-- Exercise details --
An exact copy of every entry is required, minus the pictures.

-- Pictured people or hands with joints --
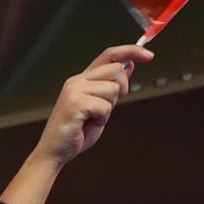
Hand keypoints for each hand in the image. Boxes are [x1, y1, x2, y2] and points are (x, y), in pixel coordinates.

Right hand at [0, 44, 153, 203]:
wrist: (55, 152)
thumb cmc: (77, 132)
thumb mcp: (100, 106)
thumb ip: (111, 87)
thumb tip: (129, 66)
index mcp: (82, 79)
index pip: (109, 55)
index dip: (131, 51)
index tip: (148, 55)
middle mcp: (77, 81)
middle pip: (116, 70)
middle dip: (121, 89)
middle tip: (106, 108)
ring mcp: (74, 91)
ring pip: (112, 89)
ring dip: (108, 108)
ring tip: (92, 118)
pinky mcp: (75, 103)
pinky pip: (104, 106)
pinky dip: (101, 119)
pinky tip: (87, 124)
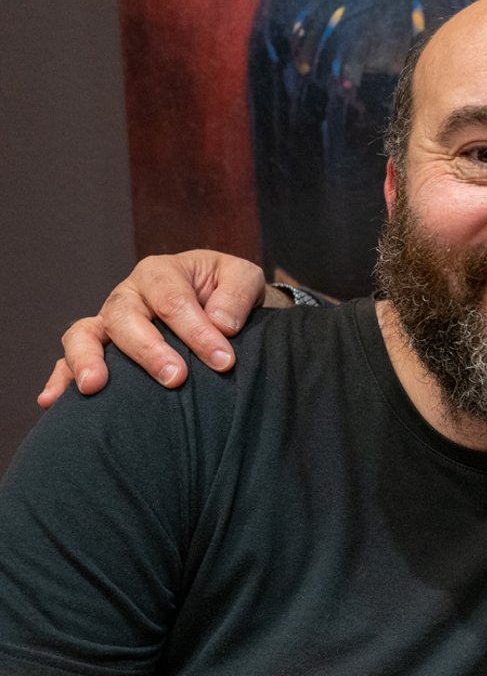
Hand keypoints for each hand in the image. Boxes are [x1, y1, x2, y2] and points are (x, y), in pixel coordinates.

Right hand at [37, 250, 275, 407]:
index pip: (173, 300)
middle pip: (123, 316)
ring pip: (85, 334)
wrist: (218, 306)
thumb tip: (221, 324)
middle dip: (148, 349)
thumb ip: (238, 294)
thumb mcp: (244, 278)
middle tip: (175, 378)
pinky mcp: (100, 349)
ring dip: (87, 360)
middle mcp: (128, 296)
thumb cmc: (228, 292)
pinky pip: (69, 361)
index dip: (196, 331)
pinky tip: (52, 401)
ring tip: (94, 387)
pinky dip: (60, 378)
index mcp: (161, 273)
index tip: (223, 361)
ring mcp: (109, 323)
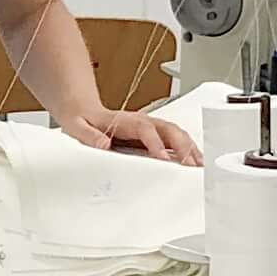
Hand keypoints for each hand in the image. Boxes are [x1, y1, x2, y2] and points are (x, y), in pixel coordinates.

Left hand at [56, 101, 202, 165]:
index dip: (156, 143)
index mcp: (125, 121)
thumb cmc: (81, 120)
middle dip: (182, 146)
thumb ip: (89, 136)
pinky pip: (174, 140)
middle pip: (168, 129)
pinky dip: (187, 150)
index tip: (163, 158)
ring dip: (189, 148)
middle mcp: (141, 121)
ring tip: (200, 166)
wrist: (82, 110)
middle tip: (191, 165)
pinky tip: (195, 162)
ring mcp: (149, 127)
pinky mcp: (153, 135)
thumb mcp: (76, 126)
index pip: (146, 129)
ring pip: (176, 134)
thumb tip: (104, 145)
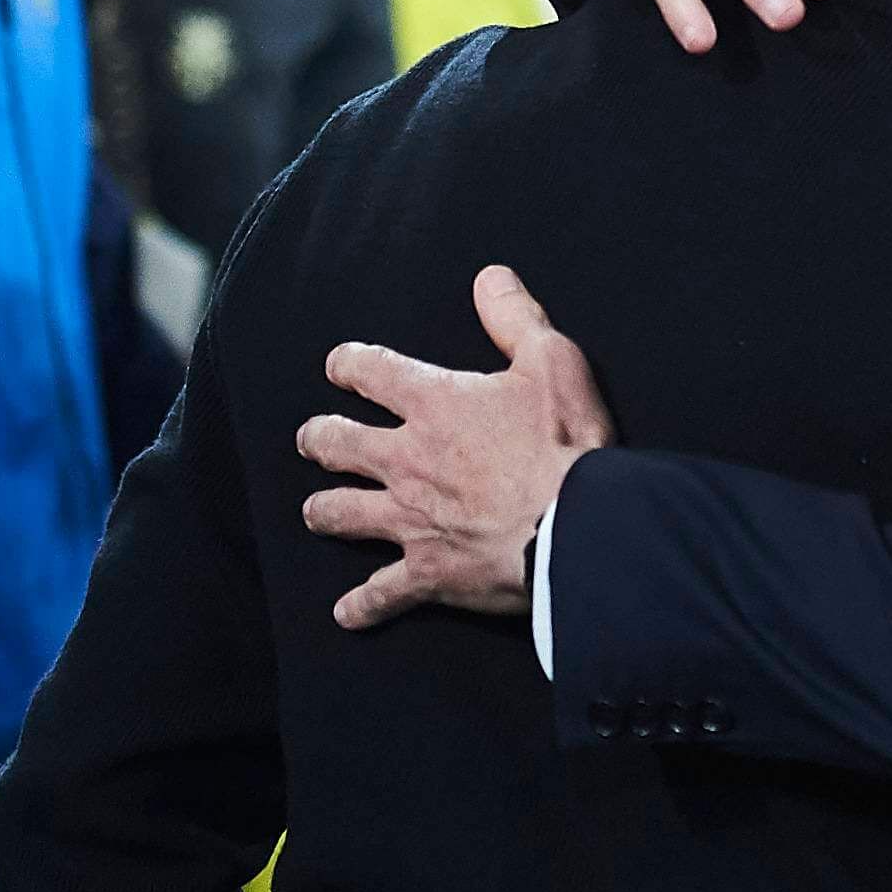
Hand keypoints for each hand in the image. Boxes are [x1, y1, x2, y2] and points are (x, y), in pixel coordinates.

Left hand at [298, 267, 615, 628]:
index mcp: (433, 404)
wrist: (578, 530)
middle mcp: (405, 461)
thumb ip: (515, 318)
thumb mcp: (552, 362)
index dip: (349, 365)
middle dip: (319, 439)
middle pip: (337, 445)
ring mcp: (409, 520)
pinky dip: (363, 606)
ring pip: (342, 514)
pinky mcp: (426, 573)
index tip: (340, 366)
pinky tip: (346, 614)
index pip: (371, 372)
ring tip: (317, 511)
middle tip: (313, 439)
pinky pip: (381, 595)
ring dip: (325, 511)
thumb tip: (489, 277)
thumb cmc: (566, 444)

-- Reply to the exercise --
Hand keypoints for each hand in the image. Boxes are [x1, y1, x2, y2] and points are (x, y), in pixel coordinates.

Right hand at [0, 44, 153, 203]:
wrist: (55, 152)
thumb cmc: (77, 132)
thumb mcp: (100, 106)
thumb ip: (111, 87)
thumb tip: (129, 66)
index mcp: (82, 79)
index pip: (109, 55)
index dip: (131, 51)
index tip: (148, 55)
middle mcp: (77, 81)
middle pip: (116, 70)
middle dip: (121, 89)
middle tip: (106, 108)
ring mcp: (74, 91)
ring pip: (112, 89)
ring dip: (108, 108)
ring tip: (92, 118)
pinky mcp: (75, 103)
pinky pip: (104, 106)
pinky dip: (101, 119)
pinky tip: (87, 124)
Hand keypoints for each hand in the image. Boxes are [x1, y1, x2, y2] and points are (x, y), in pixel coordinates.

Right hand at [37, 250, 275, 407]:
index pip: (173, 300)
middle pip: (123, 316)
ring pip: (85, 334)
wrist: (218, 306)
thumb tip: (221, 324)
middle dip: (148, 349)
thumb ip: (238, 294)
thumb mcp: (244, 278)
middle tip: (175, 378)
pinky mcp: (100, 349)
ring dip: (87, 360)
middle mcp: (128, 296)
thumb cmc: (228, 292)
pinky pip: (69, 361)
index dip: (196, 331)
pinky tip: (52, 401)
ring tip: (94, 387)
pinky dip: (60, 378)
index mcp: (161, 273)
index tip: (223, 361)
ring mcp: (109, 323)
Hand keypoints for each hand in the image. Boxes are [x1, y1, x2, y2] and points are (x, y), in pixel coordinates.

Left hand at [56, 101, 202, 165]:
index dip: (156, 143)
index mcp: (125, 121)
thumb cmc: (81, 120)
middle dip: (182, 146)
thumb ip: (89, 136)
pinky pip: (174, 140)
middle pip: (168, 129)
pinky dip: (187, 150)
index tip: (163, 158)
ring dip: (189, 148)
middle mcp: (141, 121)
ring tip: (200, 166)
wrist: (82, 110)
middle tip: (191, 165)
pinky tip: (195, 162)
ring mcp: (149, 127)
pinky mcp: (153, 135)
thumb mcp: (76, 126)
index pip: (146, 129)
ring pip: (176, 134)
thumb tip: (104, 145)
Hand keypoints for each hand in the image. Boxes are [x1, y1, x2, y2] and points are (x, y), in pixel coordinates.

Left hand at [298, 267, 615, 628]:
index mcp: (433, 404)
wrist: (578, 530)
middle mcp: (405, 461)
thumb ip: (515, 318)
thumb mcp: (552, 362)
index dip: (349, 365)
middle dip: (319, 439)
middle pip: (337, 445)
ring mcp: (409, 520)
pinky dip: (363, 606)
ring pip: (342, 514)
pinky mcp: (426, 573)
index tip: (340, 366)
pinky tip: (346, 614)
index pip: (371, 372)
ring tip: (317, 511)
middle tip: (313, 439)
pinky pip: (381, 595)
ring dip: (325, 511)
thumb tip: (489, 277)
thumb cmc: (566, 444)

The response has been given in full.